According to President of the Association, Damasus Tuurosung, the Covid-19 pandemic has no plan of leaving; therefore schools must find ways of operating while the pandemic hovers around.
Mr. Tsuurosong who disclosed that plans are underway for private schools to resume said “the argument is simple; this pandemic is going to be around for a long time and the children cannot continue to be at home.
“There’s also a study we did which is showing that in many cases the children may be more at risk at home than in school,” he said on JoyPrime’s Prime Morning Show.
The President in his first address announced the closure of all schools in the country as part of measures to curb the spread of the coronavirus pandemic.
The President in a televised address to the nation also placed a ban on public gathering while calling for social distancing.
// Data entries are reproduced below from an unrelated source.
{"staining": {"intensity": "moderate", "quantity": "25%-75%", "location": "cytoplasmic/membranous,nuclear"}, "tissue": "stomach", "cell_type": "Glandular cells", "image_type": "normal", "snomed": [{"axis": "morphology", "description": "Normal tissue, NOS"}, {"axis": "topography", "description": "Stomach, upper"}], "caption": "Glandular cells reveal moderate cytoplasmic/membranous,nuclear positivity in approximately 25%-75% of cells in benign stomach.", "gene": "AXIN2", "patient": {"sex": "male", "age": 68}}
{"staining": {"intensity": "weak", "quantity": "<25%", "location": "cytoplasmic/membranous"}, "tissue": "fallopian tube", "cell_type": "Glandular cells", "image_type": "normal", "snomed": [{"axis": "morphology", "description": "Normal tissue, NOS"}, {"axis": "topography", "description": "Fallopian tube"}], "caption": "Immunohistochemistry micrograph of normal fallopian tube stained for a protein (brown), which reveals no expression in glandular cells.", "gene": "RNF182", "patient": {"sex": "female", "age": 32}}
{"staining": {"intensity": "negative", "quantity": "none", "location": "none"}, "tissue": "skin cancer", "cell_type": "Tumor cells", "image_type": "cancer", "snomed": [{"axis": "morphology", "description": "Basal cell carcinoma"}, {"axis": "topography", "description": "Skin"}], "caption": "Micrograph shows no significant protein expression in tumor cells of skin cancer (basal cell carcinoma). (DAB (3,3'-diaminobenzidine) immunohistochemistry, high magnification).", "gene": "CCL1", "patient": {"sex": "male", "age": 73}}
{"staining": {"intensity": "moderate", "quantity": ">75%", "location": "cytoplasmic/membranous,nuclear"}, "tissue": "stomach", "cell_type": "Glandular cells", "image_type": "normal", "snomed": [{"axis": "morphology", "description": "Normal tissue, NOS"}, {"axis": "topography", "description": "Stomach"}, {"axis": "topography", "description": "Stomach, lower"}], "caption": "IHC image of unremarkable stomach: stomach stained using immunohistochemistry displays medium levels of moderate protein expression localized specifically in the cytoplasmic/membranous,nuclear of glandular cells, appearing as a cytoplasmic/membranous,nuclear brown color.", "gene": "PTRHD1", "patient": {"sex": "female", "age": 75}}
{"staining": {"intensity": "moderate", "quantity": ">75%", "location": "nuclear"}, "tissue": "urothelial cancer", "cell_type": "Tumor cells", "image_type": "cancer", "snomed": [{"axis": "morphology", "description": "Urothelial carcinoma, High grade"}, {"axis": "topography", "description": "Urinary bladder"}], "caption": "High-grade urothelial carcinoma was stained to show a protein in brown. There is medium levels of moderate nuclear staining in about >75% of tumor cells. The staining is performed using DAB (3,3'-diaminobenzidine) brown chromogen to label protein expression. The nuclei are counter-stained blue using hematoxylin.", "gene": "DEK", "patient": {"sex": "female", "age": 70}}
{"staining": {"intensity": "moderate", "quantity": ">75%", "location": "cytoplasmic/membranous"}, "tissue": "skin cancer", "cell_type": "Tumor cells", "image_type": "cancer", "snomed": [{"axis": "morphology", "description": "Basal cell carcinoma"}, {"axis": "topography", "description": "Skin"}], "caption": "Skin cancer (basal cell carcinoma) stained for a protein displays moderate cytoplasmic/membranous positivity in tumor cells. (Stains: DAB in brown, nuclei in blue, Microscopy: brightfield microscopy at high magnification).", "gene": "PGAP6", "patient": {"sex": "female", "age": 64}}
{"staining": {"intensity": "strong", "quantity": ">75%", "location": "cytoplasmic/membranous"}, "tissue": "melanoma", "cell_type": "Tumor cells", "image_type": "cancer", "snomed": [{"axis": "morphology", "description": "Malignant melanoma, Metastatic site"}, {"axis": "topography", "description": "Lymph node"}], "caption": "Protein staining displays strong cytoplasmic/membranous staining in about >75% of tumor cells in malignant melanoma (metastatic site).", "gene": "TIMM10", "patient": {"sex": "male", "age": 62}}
Two months after this directive, talks of when schools will reopen has begun on social media as many argue that living with coronavirus is the ‘new normal’.
Kojo Oppong Nkrumah, the Information Minister insists the government has not taken a decision on when schools will reopen. According to the Information Minister, stakeholder consultations are still ongoing to ensure that the easing of the various restrictions put in place by President Akufo-Addo will not lead to further spread of the virus.
As the discussion continues, more and more individuals are joining calls against the opening of schools.
However, the GNAPS President is against this stance.
“At the level of private schools, we have already taken various measures to ensure that schools reopen appropriately. We have had discussions and come out with a blueprint for the reopening of schools
“We believe that reopening of schools should not go beyond July for final year students and possibly September for the rest of the students,”
Mr. Tsuurosong added that children, while at home, are at a higher risk of contracting the coronavirus because parents are more likely to compromise on the safety of their wards when they [the parents] leave for work whereas, at school, there will be strict monitoring and enforcement of safety measures.
“They leave the kids at home and go to work, God knows what they come into contact with. But at school, the children will be made to comply with all the safety measures; washing of hands, sanitizing themselves, ensuring social distancing because, on many instances, parents are unable to even enforce these regulations. They are unable to ensure that the kids stay safe at home,” he said.